[指示と要件]
ドットインパクトプリンタの印字媒体押圧部材についての文書を、示されている最後の文の後から書き継いでください。

[文書本文]
◇ ◇ ◇ ◇

説明

印字媒体押圧部材、印字媒体押圧機構および印字媒体押圧機構付きリボンカセット

【課題】ドットインパクトプリンタにおいて、低コストで印字媒体の浮きを抑制する機構を得る。
【解決手段】ドットインパクトプリンタには、印字ヘッド44の先端部76と印字媒体30との間にインクリボン80を給送するリボンカセット46が設けられている。そのリボンカセット46のガイドアーム部84,86に、リボンマスク88を湾曲させて保持するマスク保持部104,106を設ける。リボンマスク88の湾曲部140は印字ヘッド44の先端部76よりプラテン32側に突出し、印字時に印字媒体30に当接させられる。その際に、押し潰される向きに弾性変形させられ、その弾性変形の復元力により印字媒体30をプラテン32に押し付けるため、印字媒体30がプラテン32から浮くことを抑制でき、印字時の騒音を低減し得る。

【発明の詳細な説明】
【技術分野】
【0001】
本発明は、ドットインパクトプリンタにおいて印字媒体をプラテンに押し付ける印字媒体押圧部材、印字媒体押圧機構およびその印字媒体押圧機構付きリボンカセットに関するものである。

◇ ◇ ◇ ◇

[提供された項目]
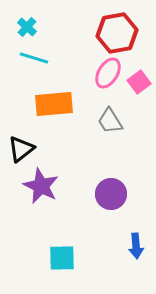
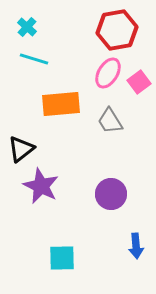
red hexagon: moved 3 px up
cyan line: moved 1 px down
orange rectangle: moved 7 px right
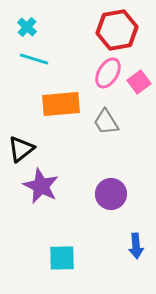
gray trapezoid: moved 4 px left, 1 px down
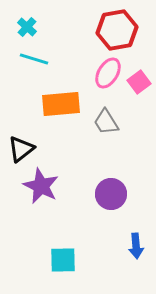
cyan square: moved 1 px right, 2 px down
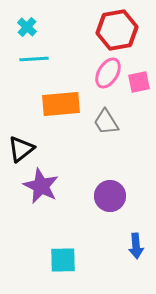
cyan line: rotated 20 degrees counterclockwise
pink square: rotated 25 degrees clockwise
purple circle: moved 1 px left, 2 px down
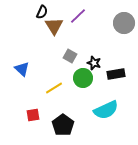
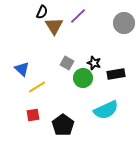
gray square: moved 3 px left, 7 px down
yellow line: moved 17 px left, 1 px up
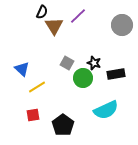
gray circle: moved 2 px left, 2 px down
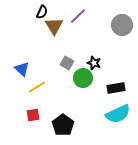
black rectangle: moved 14 px down
cyan semicircle: moved 12 px right, 4 px down
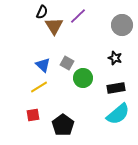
black star: moved 21 px right, 5 px up
blue triangle: moved 21 px right, 4 px up
yellow line: moved 2 px right
cyan semicircle: rotated 15 degrees counterclockwise
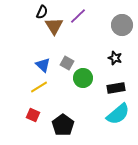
red square: rotated 32 degrees clockwise
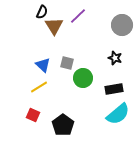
gray square: rotated 16 degrees counterclockwise
black rectangle: moved 2 px left, 1 px down
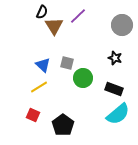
black rectangle: rotated 30 degrees clockwise
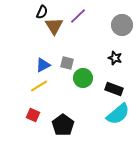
blue triangle: rotated 49 degrees clockwise
yellow line: moved 1 px up
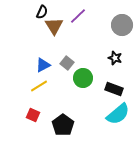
gray square: rotated 24 degrees clockwise
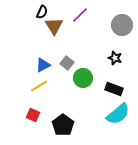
purple line: moved 2 px right, 1 px up
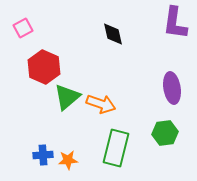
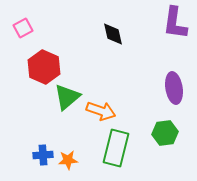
purple ellipse: moved 2 px right
orange arrow: moved 7 px down
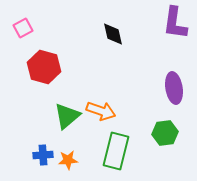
red hexagon: rotated 8 degrees counterclockwise
green triangle: moved 19 px down
green rectangle: moved 3 px down
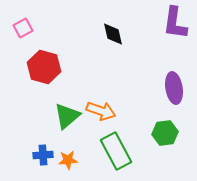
green rectangle: rotated 42 degrees counterclockwise
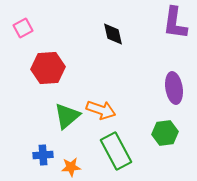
red hexagon: moved 4 px right, 1 px down; rotated 20 degrees counterclockwise
orange arrow: moved 1 px up
orange star: moved 3 px right, 7 px down
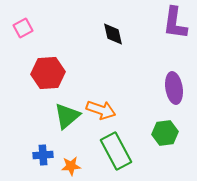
red hexagon: moved 5 px down
orange star: moved 1 px up
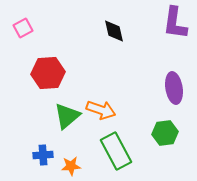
black diamond: moved 1 px right, 3 px up
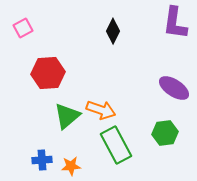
black diamond: moved 1 px left; rotated 40 degrees clockwise
purple ellipse: rotated 48 degrees counterclockwise
green rectangle: moved 6 px up
blue cross: moved 1 px left, 5 px down
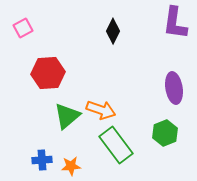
purple ellipse: rotated 48 degrees clockwise
green hexagon: rotated 15 degrees counterclockwise
green rectangle: rotated 9 degrees counterclockwise
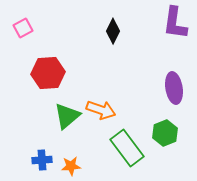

◇ ◇ ◇ ◇

[この課題の解答]
【背景技術】
【0002】
ドットインパクトプリンタは、印字ヘッドのインパクト部材を突出させ、インクリボンを介して印字媒体たる用紙を打撃させることによって印字を行うものである。リボンカセットは、内部に収容したインクリボンを印字ヘッドと用紙との間に給送するものである。下記特許文献1、3には、ドットインパクトプリンタの一例が記載されており、下記特許文献2には、リボンカセットの一例が記載されている。
【特許文献1】特開平04−166379号公報
【特許文献2】特開平07−108744号公報
【特許文献3】特開平06−297733号公報
【発明の開示】
【発明が解決しようとする課題】
【0003】
ドットインパクトプリンタにおいて、用紙がそれの裏面側からプラテンによって支持されているが、用紙がプラテンから浮き上がっていると、インパクト部材によって打撃された際に用紙が振動して騒音が発生する。したがって、できる限り用紙の浮きを抑制することが望ましい。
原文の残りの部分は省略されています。